%%

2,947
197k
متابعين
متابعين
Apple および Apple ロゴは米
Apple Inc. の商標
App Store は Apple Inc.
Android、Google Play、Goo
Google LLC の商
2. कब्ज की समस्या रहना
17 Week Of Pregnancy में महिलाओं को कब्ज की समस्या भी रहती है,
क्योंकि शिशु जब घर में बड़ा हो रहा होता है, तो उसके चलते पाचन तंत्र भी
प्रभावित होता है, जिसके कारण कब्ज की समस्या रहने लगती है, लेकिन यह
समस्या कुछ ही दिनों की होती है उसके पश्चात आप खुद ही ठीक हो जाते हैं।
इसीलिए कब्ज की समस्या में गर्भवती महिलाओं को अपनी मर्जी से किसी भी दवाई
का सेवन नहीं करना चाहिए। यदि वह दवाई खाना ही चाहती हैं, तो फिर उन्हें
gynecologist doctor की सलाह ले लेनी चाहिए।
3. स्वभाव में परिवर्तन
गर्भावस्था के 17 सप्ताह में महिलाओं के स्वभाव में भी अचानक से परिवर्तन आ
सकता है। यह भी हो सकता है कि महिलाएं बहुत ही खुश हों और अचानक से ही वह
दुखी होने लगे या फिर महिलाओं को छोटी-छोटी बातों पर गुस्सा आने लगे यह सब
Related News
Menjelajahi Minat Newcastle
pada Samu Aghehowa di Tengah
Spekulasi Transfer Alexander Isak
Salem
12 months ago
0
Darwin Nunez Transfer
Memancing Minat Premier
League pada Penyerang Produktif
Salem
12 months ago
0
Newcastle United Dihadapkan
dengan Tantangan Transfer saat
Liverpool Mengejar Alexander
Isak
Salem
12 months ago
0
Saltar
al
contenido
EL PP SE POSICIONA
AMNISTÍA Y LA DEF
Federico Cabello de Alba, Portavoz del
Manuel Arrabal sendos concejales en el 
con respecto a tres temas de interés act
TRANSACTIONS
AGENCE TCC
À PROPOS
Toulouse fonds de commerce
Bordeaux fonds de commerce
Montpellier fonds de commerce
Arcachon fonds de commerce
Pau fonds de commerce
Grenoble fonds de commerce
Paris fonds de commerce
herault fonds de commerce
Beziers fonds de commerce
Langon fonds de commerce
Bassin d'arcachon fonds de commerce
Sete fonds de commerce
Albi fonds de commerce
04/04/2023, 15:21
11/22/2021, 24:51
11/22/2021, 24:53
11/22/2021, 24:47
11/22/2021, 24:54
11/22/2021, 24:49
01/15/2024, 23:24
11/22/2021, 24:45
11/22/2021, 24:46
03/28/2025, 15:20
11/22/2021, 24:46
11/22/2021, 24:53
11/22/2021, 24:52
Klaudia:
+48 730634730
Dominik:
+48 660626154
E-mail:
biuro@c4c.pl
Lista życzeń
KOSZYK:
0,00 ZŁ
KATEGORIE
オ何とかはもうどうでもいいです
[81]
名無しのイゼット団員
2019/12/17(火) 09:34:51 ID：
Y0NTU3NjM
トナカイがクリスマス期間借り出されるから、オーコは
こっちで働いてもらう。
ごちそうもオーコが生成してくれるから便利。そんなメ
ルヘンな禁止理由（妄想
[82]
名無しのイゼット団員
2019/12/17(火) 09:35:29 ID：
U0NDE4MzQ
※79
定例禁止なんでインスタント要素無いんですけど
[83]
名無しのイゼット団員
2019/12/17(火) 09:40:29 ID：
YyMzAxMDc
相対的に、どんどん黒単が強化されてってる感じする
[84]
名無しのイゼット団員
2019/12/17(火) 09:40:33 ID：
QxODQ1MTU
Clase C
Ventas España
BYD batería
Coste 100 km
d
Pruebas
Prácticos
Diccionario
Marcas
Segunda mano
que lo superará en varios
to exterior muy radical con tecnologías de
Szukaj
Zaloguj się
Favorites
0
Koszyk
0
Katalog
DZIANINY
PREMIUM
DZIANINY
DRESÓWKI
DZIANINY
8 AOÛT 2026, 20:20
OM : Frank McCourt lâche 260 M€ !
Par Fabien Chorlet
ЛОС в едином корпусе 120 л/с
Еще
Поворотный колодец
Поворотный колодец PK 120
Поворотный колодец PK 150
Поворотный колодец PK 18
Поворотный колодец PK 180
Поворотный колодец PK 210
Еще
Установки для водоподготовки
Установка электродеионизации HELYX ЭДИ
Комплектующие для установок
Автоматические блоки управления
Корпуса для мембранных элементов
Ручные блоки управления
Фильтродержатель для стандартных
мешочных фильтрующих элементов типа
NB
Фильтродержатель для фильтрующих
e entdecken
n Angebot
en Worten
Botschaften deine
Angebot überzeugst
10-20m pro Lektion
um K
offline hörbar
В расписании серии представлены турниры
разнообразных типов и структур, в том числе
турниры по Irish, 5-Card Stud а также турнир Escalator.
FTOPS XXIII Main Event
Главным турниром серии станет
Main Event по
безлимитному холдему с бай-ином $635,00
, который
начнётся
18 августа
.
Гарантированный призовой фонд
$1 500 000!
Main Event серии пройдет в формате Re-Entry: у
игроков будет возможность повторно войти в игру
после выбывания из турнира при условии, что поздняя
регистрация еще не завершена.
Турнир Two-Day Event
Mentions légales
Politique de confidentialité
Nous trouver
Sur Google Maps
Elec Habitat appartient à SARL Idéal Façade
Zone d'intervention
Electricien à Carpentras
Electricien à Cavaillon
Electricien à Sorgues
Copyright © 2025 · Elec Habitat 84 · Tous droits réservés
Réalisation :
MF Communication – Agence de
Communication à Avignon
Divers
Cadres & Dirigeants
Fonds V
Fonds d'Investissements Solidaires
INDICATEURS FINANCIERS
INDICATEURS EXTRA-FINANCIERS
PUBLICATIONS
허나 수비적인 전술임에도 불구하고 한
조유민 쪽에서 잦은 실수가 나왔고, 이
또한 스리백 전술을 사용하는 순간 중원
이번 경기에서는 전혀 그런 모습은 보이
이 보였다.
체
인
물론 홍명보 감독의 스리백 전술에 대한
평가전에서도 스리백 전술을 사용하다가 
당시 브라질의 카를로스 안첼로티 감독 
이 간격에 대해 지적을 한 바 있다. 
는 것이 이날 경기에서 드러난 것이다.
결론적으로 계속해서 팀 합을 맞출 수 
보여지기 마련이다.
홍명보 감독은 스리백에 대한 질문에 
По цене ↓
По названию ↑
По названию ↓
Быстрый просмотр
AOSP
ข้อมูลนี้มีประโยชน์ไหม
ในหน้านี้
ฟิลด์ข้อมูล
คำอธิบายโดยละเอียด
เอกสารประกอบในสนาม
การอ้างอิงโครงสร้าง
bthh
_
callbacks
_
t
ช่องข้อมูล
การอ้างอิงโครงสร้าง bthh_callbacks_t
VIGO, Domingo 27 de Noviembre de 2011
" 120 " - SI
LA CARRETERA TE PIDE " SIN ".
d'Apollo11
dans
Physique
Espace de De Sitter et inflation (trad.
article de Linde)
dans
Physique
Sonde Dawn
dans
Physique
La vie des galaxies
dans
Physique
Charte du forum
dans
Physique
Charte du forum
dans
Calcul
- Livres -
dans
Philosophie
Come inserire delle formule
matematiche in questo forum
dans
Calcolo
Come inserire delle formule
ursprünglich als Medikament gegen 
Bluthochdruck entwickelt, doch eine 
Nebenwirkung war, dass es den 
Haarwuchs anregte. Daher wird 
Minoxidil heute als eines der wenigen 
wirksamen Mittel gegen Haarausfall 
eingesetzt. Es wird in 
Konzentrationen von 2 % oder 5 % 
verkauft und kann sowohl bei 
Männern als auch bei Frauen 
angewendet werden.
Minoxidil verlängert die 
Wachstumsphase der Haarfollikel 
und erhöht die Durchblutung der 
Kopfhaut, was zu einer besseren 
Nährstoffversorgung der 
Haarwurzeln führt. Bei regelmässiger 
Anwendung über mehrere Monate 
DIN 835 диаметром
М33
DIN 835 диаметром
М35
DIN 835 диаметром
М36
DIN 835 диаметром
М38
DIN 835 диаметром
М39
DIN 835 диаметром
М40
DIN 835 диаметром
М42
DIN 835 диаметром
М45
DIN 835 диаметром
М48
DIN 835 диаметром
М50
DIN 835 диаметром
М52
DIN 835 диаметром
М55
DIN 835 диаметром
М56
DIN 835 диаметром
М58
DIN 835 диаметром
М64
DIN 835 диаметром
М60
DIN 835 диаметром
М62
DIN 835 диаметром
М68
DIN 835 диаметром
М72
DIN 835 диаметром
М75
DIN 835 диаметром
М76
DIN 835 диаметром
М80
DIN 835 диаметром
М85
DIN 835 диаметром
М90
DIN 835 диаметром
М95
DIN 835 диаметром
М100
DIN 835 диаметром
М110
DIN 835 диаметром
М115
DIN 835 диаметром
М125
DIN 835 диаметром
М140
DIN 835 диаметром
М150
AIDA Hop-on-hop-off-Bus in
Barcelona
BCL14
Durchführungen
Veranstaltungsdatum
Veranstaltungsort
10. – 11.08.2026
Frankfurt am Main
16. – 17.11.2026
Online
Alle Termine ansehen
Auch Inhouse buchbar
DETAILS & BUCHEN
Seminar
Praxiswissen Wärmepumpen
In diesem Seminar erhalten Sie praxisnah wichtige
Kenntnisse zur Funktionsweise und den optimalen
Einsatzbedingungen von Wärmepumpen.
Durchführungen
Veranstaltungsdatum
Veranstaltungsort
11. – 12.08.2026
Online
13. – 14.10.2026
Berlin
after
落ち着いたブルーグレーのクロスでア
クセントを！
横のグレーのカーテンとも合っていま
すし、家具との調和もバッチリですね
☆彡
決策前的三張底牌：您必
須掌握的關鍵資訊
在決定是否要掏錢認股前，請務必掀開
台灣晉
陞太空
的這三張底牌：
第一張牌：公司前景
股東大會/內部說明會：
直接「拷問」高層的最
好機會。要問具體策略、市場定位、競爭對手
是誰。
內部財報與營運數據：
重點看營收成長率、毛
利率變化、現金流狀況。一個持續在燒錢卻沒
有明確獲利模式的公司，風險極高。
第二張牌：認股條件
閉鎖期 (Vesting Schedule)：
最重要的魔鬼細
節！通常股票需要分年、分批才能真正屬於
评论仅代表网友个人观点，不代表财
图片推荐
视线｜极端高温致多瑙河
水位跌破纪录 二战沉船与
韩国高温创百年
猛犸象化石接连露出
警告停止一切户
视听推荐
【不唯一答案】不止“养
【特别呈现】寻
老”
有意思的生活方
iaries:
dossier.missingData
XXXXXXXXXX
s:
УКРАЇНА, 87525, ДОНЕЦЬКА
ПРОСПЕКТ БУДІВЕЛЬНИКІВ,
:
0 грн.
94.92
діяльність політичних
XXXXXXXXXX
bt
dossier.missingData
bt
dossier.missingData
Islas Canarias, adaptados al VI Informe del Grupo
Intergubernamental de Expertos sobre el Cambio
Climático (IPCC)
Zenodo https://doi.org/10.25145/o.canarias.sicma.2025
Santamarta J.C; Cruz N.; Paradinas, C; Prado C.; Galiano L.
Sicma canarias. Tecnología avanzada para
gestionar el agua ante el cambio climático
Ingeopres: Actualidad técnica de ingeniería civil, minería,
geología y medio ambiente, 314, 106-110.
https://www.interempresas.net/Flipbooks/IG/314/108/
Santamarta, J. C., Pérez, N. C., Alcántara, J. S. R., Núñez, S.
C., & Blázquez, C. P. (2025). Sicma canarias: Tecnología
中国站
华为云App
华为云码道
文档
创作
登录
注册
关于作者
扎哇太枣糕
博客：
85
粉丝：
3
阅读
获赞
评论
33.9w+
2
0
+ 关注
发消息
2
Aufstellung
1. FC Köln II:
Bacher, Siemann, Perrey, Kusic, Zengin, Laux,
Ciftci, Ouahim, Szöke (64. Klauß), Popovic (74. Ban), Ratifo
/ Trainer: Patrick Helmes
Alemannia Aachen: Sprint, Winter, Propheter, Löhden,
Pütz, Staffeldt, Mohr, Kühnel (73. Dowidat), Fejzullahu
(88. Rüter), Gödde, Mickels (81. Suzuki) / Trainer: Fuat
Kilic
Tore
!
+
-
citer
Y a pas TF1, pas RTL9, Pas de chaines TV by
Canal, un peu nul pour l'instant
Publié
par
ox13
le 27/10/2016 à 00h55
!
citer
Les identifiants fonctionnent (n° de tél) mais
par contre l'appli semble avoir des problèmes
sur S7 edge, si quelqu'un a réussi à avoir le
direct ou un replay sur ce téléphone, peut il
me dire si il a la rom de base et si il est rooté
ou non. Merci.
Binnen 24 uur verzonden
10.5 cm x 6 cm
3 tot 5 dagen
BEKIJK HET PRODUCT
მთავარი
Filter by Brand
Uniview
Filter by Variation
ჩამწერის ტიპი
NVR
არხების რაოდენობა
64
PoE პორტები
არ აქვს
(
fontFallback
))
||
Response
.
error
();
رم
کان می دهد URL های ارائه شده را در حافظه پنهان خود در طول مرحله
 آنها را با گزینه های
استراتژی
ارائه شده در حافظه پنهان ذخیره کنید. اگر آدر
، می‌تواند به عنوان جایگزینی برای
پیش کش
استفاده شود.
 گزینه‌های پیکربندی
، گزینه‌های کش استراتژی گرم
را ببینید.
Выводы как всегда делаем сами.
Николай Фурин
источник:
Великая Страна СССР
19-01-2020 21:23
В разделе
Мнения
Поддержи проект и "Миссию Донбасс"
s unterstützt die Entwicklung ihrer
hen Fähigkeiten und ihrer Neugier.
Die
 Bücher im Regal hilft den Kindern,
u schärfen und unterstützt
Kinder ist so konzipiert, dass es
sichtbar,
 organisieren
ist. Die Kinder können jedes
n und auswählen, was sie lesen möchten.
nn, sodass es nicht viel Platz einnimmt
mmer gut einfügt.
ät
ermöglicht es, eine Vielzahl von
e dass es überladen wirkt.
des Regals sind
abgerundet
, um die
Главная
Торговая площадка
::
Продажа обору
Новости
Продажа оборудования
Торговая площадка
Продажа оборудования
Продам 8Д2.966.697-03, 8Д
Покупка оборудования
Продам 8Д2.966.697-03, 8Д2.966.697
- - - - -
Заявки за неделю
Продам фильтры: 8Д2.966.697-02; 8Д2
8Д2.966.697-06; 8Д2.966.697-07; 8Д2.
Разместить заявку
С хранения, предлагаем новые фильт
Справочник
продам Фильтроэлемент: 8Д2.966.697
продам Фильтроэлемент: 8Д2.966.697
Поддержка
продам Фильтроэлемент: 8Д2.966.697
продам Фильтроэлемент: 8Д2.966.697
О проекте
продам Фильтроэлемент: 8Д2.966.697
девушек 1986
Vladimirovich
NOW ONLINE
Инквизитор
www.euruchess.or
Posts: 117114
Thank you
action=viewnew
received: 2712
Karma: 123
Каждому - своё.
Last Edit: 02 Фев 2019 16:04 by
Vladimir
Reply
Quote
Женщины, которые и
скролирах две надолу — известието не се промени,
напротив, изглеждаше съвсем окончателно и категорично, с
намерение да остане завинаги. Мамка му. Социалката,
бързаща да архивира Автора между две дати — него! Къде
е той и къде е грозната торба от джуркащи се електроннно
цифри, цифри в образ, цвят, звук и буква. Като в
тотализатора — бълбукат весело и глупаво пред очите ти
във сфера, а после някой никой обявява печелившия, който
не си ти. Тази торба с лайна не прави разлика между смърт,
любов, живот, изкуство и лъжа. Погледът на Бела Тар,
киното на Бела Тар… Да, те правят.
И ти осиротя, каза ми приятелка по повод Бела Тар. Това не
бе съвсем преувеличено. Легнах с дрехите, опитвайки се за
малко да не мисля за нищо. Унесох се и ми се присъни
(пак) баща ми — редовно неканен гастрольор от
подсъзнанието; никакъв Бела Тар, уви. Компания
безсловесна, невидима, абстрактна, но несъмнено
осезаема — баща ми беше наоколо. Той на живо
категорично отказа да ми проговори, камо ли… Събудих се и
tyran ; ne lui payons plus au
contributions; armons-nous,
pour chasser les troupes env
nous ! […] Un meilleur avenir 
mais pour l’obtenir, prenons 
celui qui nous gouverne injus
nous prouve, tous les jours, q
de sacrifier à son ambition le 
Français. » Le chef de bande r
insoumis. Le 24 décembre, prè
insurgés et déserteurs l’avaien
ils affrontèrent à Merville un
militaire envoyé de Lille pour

%%

▸ BRIEF
Where the word "Поворотный" shows up in a line of the listing, return that line.

▸ OUTPUT
Поворотный колодец
Поворотный колодец PK 120
Поворотный колодец PK 150
Поворотный колодец PK 18
Поворотный колодец PK 180
Поворотный колодец PK 210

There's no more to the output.